Na longa batalha por igualdade racial nos Estados Unidos poucas pessoas acompanharam tantos momentos importantes como Daniel Smith, de 88 anos.
Ele protestou em Alabama, aplaudiu Martin Luther King Jr. em Washington e acompanhou a posse do primeiro presidente negro do país, Barack Obama.
Mas Dan Smith é, sobretudo, um vínculo vivo com um dos capítulos mais sombrios dos Estados Unidos: seu pai, Abram, nasceu escravo há 157 anos.
Dan recorda como seu pai, já idoso, contava ao filho, uma criança, sobre as árvores nas quais os escravos eram enforcados, sobre um proprietário que obrigou um escravo a lamber a roda de uma carroça e como o homem perdeu parte da língua quando congelou no metal e tentou soltá-la.
Os Estados Unidos avançaram, mas Smith considera que a presidência de Donald Trump é um retrocesso.
"Estou petrificado", declara à AFP em sua casa de Washington.
"Tudo o que fizemos no movimento pelos direitos civis... em termos de votos, justiça e igualdade, ele está tentando desfazer".
Abram, o pai de Dan Smith, nasceu na Virginia em 1863, dois anos antes da abolição da escravidão nos Estados Unidos. Ele se mudou para Connecticut, norte do país, onde teve seis filhos com a segunda esposa, Clara. Dan, o quinto, nasceu em 1932.
Seis anos depois, Abram morreu ao ser atropelado por um carro. O salário de Clara era pequeno e Dan começou a trabalhar muito jovem, como assistente de um veterinário.
Suas recordações da escola são repletas de episódios de discriminação. Mas Dan era popular e bonito - fazia sucesso com as garotas brancas. Sua mãe ficava muito preocupada com os relacionamentos: o que aconteceria se os pais descobrissem que as filhas saíam com um rapaz negro?

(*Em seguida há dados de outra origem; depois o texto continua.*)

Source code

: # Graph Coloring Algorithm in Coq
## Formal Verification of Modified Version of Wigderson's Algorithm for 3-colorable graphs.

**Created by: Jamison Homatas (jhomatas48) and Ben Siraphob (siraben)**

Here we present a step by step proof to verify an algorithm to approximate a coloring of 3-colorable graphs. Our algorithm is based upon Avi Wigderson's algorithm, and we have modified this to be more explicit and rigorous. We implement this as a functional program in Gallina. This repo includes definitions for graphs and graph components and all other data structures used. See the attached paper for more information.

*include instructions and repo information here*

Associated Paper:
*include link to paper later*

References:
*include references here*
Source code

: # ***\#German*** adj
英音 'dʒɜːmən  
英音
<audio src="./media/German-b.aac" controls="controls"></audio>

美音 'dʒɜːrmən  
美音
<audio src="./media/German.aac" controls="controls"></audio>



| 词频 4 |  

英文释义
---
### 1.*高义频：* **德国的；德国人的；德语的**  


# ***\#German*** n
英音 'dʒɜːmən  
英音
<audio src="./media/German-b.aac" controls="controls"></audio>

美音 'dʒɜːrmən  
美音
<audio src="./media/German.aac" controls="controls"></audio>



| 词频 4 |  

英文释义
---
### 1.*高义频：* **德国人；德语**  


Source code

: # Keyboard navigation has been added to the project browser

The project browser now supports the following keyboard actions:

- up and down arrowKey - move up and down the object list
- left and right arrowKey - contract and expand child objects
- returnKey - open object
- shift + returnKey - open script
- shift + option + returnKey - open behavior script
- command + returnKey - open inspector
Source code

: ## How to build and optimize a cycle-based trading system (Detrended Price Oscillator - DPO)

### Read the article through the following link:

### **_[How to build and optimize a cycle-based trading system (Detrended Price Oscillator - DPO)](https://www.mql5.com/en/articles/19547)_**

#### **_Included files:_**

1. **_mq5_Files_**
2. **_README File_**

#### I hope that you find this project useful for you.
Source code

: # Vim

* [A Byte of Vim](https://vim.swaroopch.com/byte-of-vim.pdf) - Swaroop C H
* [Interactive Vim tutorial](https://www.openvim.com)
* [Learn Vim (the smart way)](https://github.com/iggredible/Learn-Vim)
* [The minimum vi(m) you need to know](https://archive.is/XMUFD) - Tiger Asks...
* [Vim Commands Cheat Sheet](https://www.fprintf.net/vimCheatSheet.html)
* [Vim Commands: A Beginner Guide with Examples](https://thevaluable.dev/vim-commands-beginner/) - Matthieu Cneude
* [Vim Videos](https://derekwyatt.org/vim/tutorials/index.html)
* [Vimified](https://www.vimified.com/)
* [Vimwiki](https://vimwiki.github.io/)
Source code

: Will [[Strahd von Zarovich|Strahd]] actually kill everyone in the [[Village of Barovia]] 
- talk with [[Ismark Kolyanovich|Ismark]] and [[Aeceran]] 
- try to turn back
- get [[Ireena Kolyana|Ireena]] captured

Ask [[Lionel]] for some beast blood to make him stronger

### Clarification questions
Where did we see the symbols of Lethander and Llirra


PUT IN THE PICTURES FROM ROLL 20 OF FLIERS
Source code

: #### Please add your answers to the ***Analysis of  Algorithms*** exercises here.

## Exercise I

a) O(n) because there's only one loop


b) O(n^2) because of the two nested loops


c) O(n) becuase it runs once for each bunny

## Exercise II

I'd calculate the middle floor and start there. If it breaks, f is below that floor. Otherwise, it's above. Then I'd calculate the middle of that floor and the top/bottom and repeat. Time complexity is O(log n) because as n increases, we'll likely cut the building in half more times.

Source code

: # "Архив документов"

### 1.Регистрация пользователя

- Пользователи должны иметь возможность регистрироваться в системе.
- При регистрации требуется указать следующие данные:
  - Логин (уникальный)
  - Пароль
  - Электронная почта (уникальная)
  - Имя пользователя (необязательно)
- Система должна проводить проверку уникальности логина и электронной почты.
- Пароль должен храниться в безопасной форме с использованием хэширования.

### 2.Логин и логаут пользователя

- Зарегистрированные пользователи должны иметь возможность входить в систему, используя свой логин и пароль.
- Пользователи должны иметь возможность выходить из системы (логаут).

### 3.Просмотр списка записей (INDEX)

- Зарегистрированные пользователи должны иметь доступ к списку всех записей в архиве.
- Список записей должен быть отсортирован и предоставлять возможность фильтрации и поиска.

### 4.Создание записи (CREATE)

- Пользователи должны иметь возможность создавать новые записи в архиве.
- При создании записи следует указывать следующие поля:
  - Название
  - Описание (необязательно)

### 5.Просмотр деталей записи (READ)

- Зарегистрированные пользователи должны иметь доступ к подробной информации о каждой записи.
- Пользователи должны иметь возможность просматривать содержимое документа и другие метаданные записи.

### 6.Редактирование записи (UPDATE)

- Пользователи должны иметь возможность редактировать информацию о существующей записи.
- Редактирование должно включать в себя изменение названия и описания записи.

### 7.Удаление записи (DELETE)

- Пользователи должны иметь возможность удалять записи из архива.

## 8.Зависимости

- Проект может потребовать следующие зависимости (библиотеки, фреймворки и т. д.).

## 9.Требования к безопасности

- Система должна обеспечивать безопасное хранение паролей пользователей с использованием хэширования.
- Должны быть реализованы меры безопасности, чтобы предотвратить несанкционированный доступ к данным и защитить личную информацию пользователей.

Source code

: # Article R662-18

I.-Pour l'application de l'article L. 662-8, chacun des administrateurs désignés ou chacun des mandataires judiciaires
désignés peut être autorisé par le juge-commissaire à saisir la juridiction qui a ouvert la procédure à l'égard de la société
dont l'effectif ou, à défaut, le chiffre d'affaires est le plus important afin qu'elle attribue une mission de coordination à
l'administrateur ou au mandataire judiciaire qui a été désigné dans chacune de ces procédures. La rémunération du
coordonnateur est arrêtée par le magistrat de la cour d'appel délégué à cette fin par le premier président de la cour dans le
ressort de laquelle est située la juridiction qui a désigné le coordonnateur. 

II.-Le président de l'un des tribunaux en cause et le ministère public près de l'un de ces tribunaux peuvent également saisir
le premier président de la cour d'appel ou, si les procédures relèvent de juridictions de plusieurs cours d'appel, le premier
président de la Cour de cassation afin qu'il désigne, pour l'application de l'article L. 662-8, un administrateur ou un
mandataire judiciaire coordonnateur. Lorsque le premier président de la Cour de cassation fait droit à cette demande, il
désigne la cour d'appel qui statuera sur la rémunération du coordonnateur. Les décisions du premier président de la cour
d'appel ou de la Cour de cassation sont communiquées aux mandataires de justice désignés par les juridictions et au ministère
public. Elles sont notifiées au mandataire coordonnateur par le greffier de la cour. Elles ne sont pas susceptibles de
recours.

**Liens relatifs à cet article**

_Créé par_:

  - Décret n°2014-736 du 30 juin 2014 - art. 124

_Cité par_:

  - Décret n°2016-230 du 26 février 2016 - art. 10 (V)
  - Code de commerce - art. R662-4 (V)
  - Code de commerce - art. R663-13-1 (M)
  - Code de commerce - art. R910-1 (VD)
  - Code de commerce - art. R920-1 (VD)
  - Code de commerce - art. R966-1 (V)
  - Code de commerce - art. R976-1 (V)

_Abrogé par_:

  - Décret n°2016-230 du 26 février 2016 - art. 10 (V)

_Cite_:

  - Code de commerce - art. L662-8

Depois de concluir o Ensino Médio, Dan foi recrutado pelo exército e enviado como enfermeiro para a Coreia.
Ele retornou são e salvo da guerra. O exército financiou seus estudos universitários, como aconteceu com muito de seus colegas.

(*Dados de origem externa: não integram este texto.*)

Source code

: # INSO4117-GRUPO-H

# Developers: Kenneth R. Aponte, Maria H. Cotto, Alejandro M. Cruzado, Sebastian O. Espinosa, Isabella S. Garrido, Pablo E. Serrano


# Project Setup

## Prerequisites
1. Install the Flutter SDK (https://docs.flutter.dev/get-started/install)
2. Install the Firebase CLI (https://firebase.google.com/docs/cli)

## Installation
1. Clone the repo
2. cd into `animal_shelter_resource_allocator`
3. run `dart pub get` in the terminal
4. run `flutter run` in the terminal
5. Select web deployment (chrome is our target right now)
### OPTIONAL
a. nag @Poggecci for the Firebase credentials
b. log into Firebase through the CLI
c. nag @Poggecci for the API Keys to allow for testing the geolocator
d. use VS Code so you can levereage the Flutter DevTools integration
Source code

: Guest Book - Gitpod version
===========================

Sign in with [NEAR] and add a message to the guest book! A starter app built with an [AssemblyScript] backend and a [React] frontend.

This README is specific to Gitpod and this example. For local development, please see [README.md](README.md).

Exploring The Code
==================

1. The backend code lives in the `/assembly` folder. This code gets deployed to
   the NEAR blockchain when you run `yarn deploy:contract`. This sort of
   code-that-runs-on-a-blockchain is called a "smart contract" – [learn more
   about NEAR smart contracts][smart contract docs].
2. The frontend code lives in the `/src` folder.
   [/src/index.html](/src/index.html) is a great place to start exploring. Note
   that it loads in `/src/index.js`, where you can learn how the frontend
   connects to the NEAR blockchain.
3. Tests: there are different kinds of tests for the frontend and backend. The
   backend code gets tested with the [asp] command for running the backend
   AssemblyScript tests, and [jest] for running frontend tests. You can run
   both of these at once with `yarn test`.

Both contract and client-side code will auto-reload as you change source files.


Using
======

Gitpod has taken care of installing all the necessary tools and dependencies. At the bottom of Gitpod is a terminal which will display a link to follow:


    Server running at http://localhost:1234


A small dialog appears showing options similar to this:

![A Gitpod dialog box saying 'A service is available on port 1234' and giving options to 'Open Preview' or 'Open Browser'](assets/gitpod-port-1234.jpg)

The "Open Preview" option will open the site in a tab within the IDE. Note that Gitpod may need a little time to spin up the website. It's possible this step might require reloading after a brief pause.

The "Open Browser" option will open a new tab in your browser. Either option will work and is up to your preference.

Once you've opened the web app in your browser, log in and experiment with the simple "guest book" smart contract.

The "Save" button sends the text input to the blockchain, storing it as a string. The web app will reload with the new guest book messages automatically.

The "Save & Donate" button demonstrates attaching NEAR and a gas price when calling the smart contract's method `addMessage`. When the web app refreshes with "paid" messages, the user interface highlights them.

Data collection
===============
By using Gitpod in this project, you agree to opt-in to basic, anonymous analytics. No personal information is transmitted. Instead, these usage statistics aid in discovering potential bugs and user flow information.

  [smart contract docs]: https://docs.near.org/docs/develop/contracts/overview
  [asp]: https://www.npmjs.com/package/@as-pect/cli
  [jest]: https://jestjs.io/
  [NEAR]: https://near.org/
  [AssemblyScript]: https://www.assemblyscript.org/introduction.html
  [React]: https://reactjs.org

Uma tragédia marcou o período. Dan trabalhava em um acampamento de verão. Um dia levou um grupo de crianças para observar um antigo reservatório e percebe um cenário de preocupação: uma menina desapareceu na água.
Alguém a encontrou inconsciente. Dan tomou seu pulso e percebeu que estava viva. Mas quando começa a respiração boca a boca, um policial gritou: "Ela já está morta!".